One day he came to me with uncharacteristic solemnity and asked whether I might be willing to do him an unusual favor. Apparently, Kurt lived next door to an aging woman who was convinced that people were coming into her house at night and making a lot of racket. Oddly, when she would get out of bed to accost them, there was never anyone there. This happened every Friday night, and one weekend she asked Kurt if he might be so kind as to stand watch outside and have cross words with any strangers inclined to enter her house uninvited. She did suggest that, since there was no knowing these people's intentions, it was only prudent that he should arm himself. Well, the only arms Kurt owned were Paintball guns, so figuring... I guess... that two Paintball guns might at least partially compensate for their basic lack of lethality, he asked me if I'd be willing to join him standing vigil overnight at the nice lady's place.

Well, ever one to rise to a stimulating challenge, of course I said yes. Hell, neither of us believed a word of it, for the lady was old and probably firmly in the clutches of dementia, and this struck both of us as an opportunity to stay up all night, drink beer, shoot the shit, and maybe shoot somebody's eye out with paintballs should the need actually arise.

The lady lived in a small Chicago brownstone in a reasonably well-to-do neighborhood. On either side of the house, there were tall, thick evergreens that separated the adjacent lots, so shortly after sunset on this chilly evening, Kurt and I armed ourselves with our Paintball guns, a shitload of paintballs, a twelve-pack or two of Old Style, some munchies, and a few packs of cigarettes, and we settled ourselves across from each other in the shelter of the tent-like evergreen branches.

For lord knows how long, we drank, smoked, and jabbered back and forth, until the lady popped her head out the door and told us to shut the hell up because she really wanted to see the situation resolved, and our cavalier attitudes were of no help. This was sound logic as far as it went, so we got serious, clammed up, and went on full alert. This state of alertness lasted until sometime around two in the morning, when I began to get really, really sleepy.

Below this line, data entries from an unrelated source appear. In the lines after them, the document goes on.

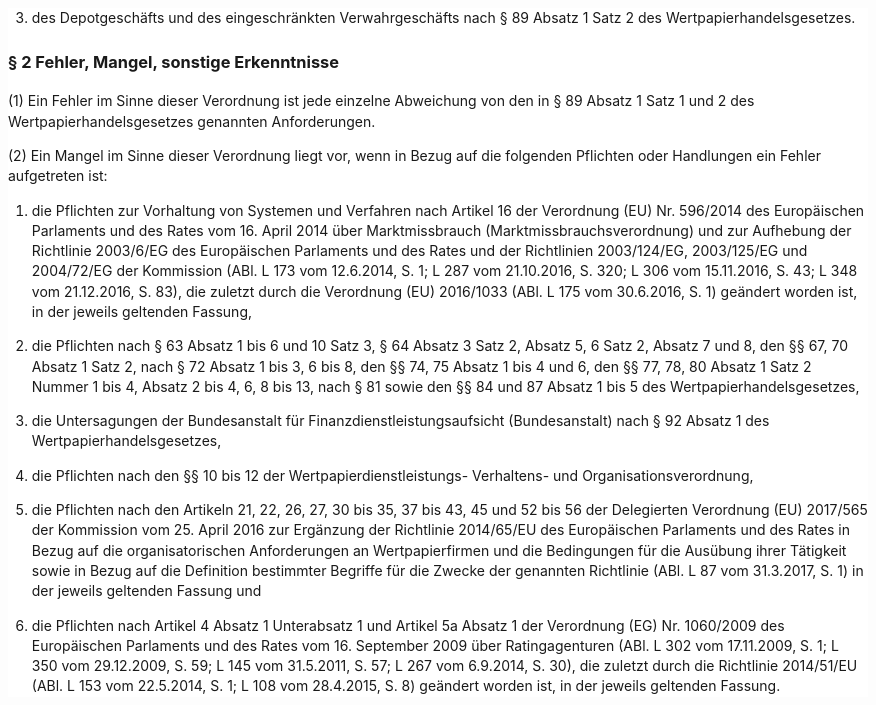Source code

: 
3.  des Depotgeschäfts und des eingeschränkten Verwahrgeschäfts nach § 89
    Absatz 1 Satz 2 des Wertpapierhandelsgesetzes.





### § 2 Fehler, Mangel, sonstige Erkenntnisse

(1) Ein Fehler im Sinne dieser Verordnung ist jede einzelne Abweichung
von den in § 89 Absatz 1 Satz 1 und 2 des Wertpapierhandelsgesetzes
genannten Anforderungen.

(2) Ein Mangel im Sinne dieser Verordnung liegt vor, wenn in Bezug auf
die folgenden Pflichten oder Handlungen ein Fehler aufgetreten ist:

1.  die Pflichten zur Vorhaltung von Systemen und Verfahren nach Artikel
    16 der Verordnung (EU) Nr. 596/2014 des Europäischen Parlaments und
    des Rates vom 16. April 2014 über Marktmissbrauch
    (Marktmissbrauchsverordnung) und zur Aufhebung der Richtlinie
    2003/6/EG des Europäischen Parlaments und des Rates und der
    Richtlinien 2003/124/EG, 2003/125/EG und 2004/72/EG der Kommission
    (ABl. L 173 vom 12.6.2014, S. 1; L 287 vom 21.10.2016, S. 320; L 306
    vom 15.11.2016, S. 43; L 348 vom 21.12.2016, S. 83), die zuletzt durch
    die Verordnung (EU) 2016/1033 (ABl. L 175 vom 30.6.2016, S. 1)
    geändert worden ist, in der jeweils geltenden Fassung,


2.  die Pflichten nach § 63 Absatz 1 bis 6 und 10 Satz 3, § 64 Absatz 3
    Satz 2, Absatz 5, 6 Satz 2, Absatz 7 und 8, den §§ 67, 70 Absatz 1
    Satz 2, nach § 72 Absatz 1 bis 3, 6 bis 8, den §§ 74, 75 Absatz 1 bis
    4 und 6, den §§ 77, 78, 80 Absatz 1 Satz 2 Nummer 1 bis 4, Absatz 2
    bis 4, 6, 8 bis 13, nach § 81 sowie den §§ 84 und 87 Absatz 1 bis 5
    des Wertpapierhandelsgesetzes,


3.  die Untersagungen der Bundesanstalt für Finanzdienstleistungsaufsicht
    (Bundesanstalt) nach § 92 Absatz 1 des Wertpapierhandelsgesetzes,


4.  die Pflichten nach den §§ 10 bis 12 der Wertpapierdienstleistungs-
    Verhaltens- und Organisationsverordnung,


5.  die Pflichten nach den Artikeln 21, 22, 26, 27, 30 bis 35, 37 bis 43,
    45 und 52 bis 56 der Delegierten Verordnung (EU) 2017/565 der
    Kommission vom 25. April 2016 zur Ergänzung der Richtlinie
    2014/65/EU                    des Europäischen Parlaments und des
    Rates in Bezug auf die organisatorischen Anforderungen an
    Wertpapierfirmen und die Bedingungen für die Ausübung ihrer Tätigkeit
    sowie in Bezug auf die Definition bestimmter Begriffe für die Zwecke
    der genannten Richtlinie (ABl. L 87 vom 31.3.2017, S. 1) in der
    jeweils geltenden Fassung und


6.  die Pflichten nach Artikel 4 Absatz 1 Unterabsatz 1 und Artikel 5a
    Absatz 1 der Verordnung (EG) Nr. 1060/2009 des Europäischen Parlaments
    und des Rates vom 16. September 2009 über Ratingagenturen (ABl. L 302
    vom 17.11.2009, S. 1; L 350 vom 29.12.2009, S. 59; L 145 vom
    31\.5.2011, S. 57; L 267 vom 6.9.2014, S. 30), die zuletzt durch die
    Richtlinie 2014/51/EU (ABl. L 153 vom 22.5.2014, S. 1; L 108 vom
    28\.4.2015, S. 8) geändert worden ist, in der jeweils geltenden
    Fassung.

The next thing I knew, Kurt was shaking me and saying he could hear voices coming from inside. We both crept to a window and, sure enough, there were low, masculine voices emanating from what I believed to be the living room. A second later, the woman began to holler from another room, and the voices went silent. Kurt produced a key, and we rushed inside with our Paintball guns ready to blast the hell out of any intruders. What we found was a bewildered, frustrated-looking lady and... not one other soul in the house. No TV or radio turned on. No indication that anyone other than the woman was, or had been, inside.

And that was that. Our hostess told us that, inevitably, once the people went away, they didn't come back anymore on the same night. Disheartened, Kurt and I returned to our posts, where we spent a few more uneventful hours until daybreak. When we finally parted ways, we half-heartedly assured each other it might be worth trying the same plan on some other night, but we never did. Frankly, despite things having been a little weird, we did not believe anyone besides the lady had ever been in that house. She probably had turned on the television, or voices coming from somewhere else simply sounded as if they were coming from within. After all, at any given time, we were surrounded by a fair amount of city noise....

Some weeks or months later, Kurt told me that the woman had had no more complaints about intruders, so we did take some satisfaction in the idea that... maybe... our Paintball guns had scared the dickens out of some ghostly ghosts and sent them permanently packing. I felt happy, for the night had proven interesting enough, and thirty-some years later, it became the basis for one of my scary stories.

And that was the Night We Shot a Ghost's Eye Out.